II. From many equally plausible reasons which might be given for the same thing, one only is arbitrarily chosen, as some explain the inundation of the Nile by a fall of snow at its source, while there could be other causes, as rain, or wind, or the action of the sun.
III. Things take place in an orderly manner, but the causes presented do not show any order, as for example, the motion of the stars is explained by their mutual pressure, which does not take into account the order that reigns among them.
IV. The unseen things are supposed to take place in the same way as phenomena, as vision is explained in the same way as the appearance of images in a dark room.
V. Most philosophers present theories of aetiology which agree with their own individual hypotheses about the elements, but not with common and accepted ideas, as to explain the world by atoms like Epicurus, by homoeomeriae like Anaxagoras, or by matter and form like Aristotle.

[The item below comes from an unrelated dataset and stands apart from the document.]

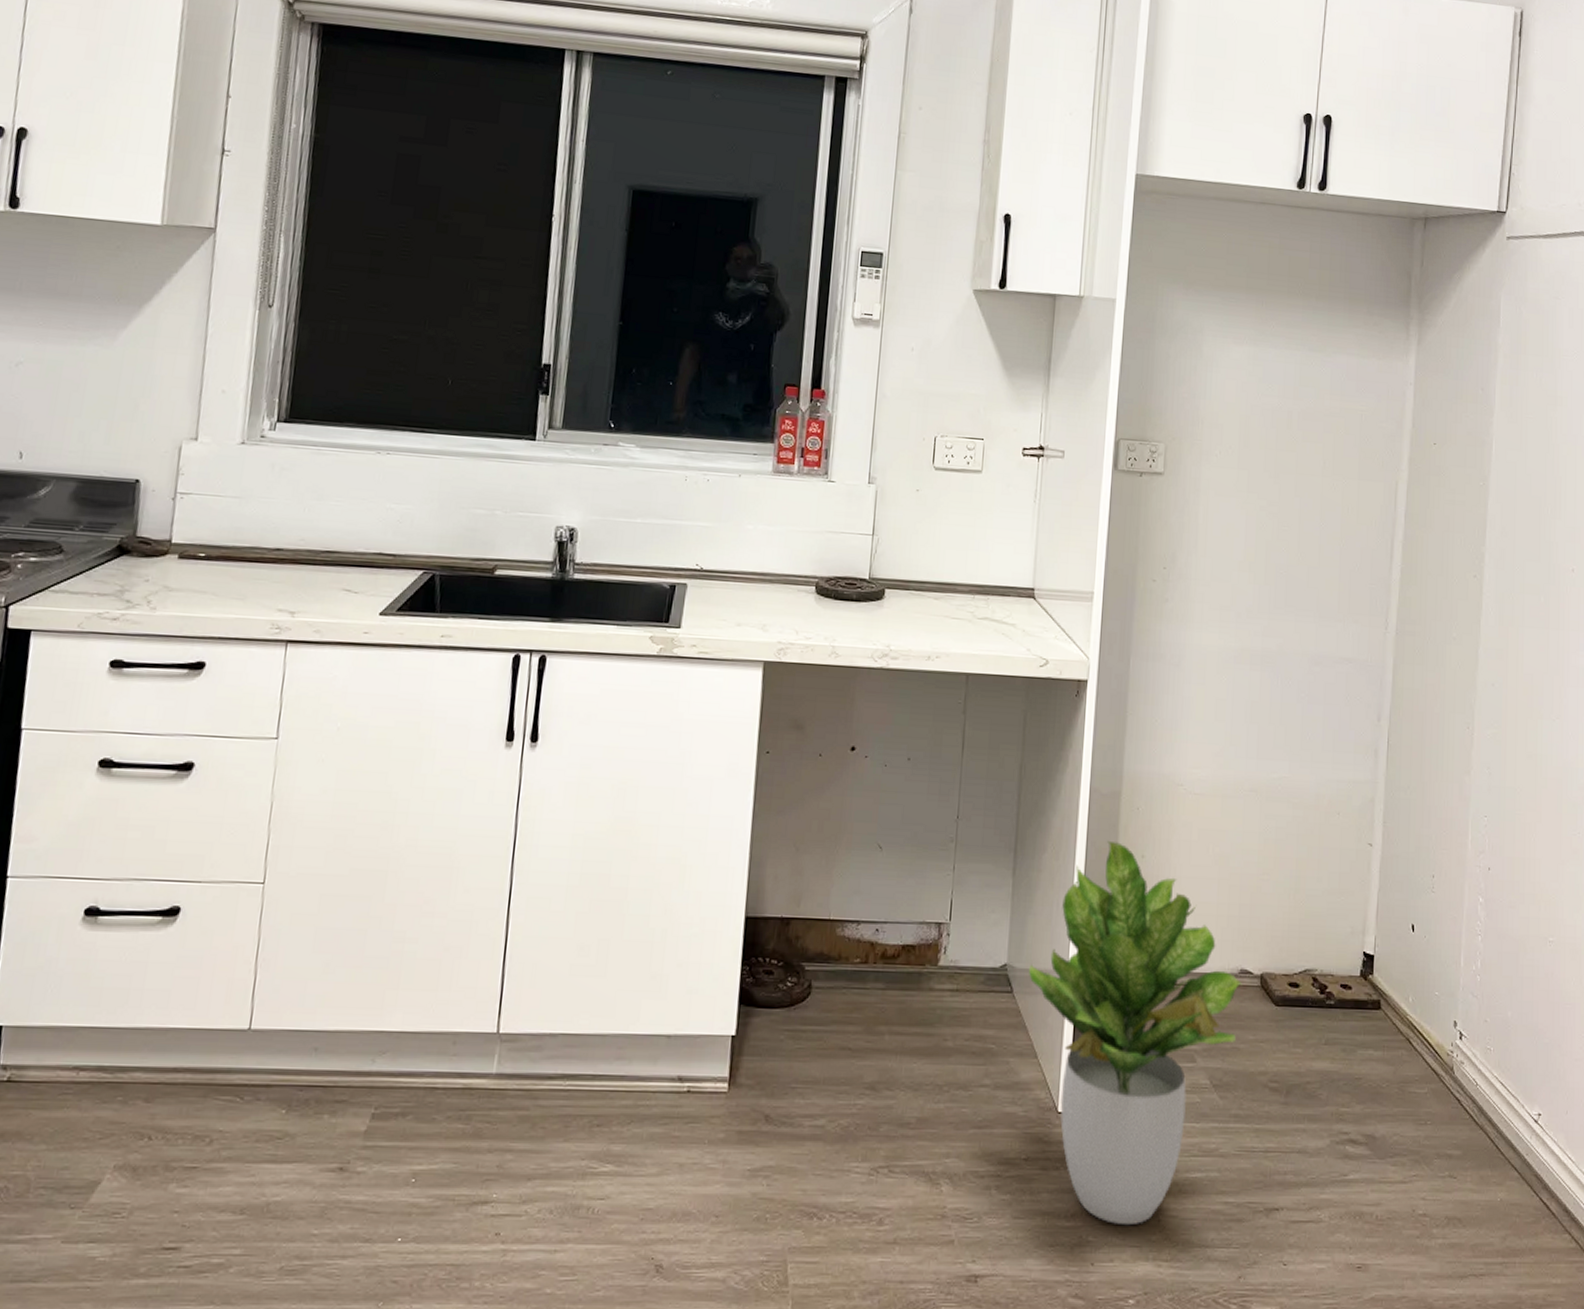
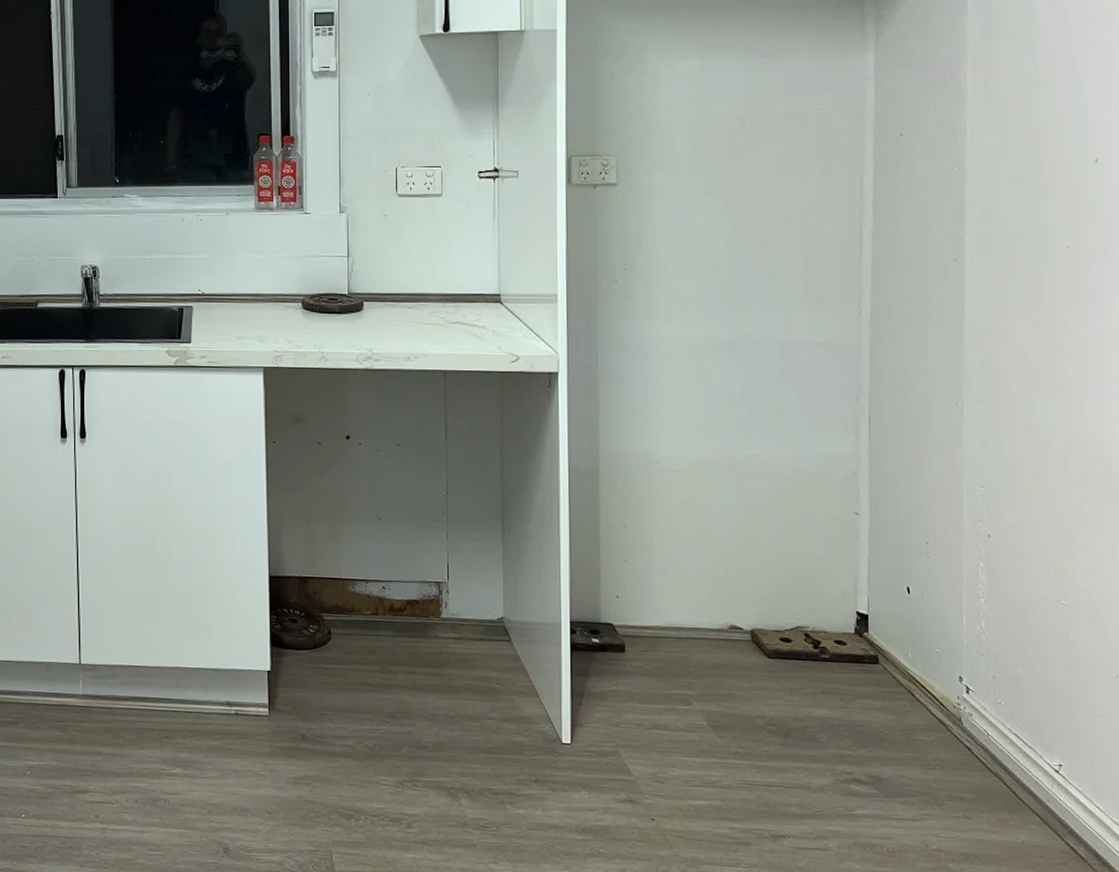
potted plant: present [1029,840,1242,1226] -> none [525,512,733,842]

VI. Theories are accepted which agree with individual hypotheses, and others equally probable are passed by, as Aristotle’s explanation of comets, that they are a collection of vapors near the earth, because that coincided with his theory of the universe.
VII. Theories of aetiology are presented which conflict not only with individual hypotheses, but also with phenomena, as to admit like Epicurus an inclination or desire of the soul, which was incompatible with the necessity which he advocated.
VIII. The inscrutable is explained by things equally inscrutable, as the rising of sap in plants is explained by the attraction of a sponge for water, a fact contested by some.[2]
[1] Hyp. I. 98.
[2] Hyp. I. 180-186; Fabricius, Cap. XVII. 180 z.
Diogenes does not mention these Tropes in this form, but he gives a resume of the general arguments of the Sceptics against aetiology,[1] which has less in common with the eight Tropes of Aenesidemus, than with the presentation of the subject by Sextus later,[2] when he multiplies his proofs exceedingly to show [Greek: meden einai aition]. Although the Tropes of Aenesidemus have a dialectic rather than an objective character, it would not seem that he made the distinction, which is so prominent with Sextus, between the signs [Greek: hypomnestika] and [Greek: endeiktika],[3] especially as Diogenes sums up his argument on the subject with the general assertion, [Greek: Semeion ouk einai],[4] and proceeds to introduce the logical consequence of the denial of aetiology. The summing up of the Tropes of Aenesidemus is given as follows, in the Hypotyposes, by Sextus:—“A cause in harmony with all the sects of philosophy, and with Scepticism, and with phenomena, is perhaps not possible, for the phenomena and the unknown altogether disagree."[5]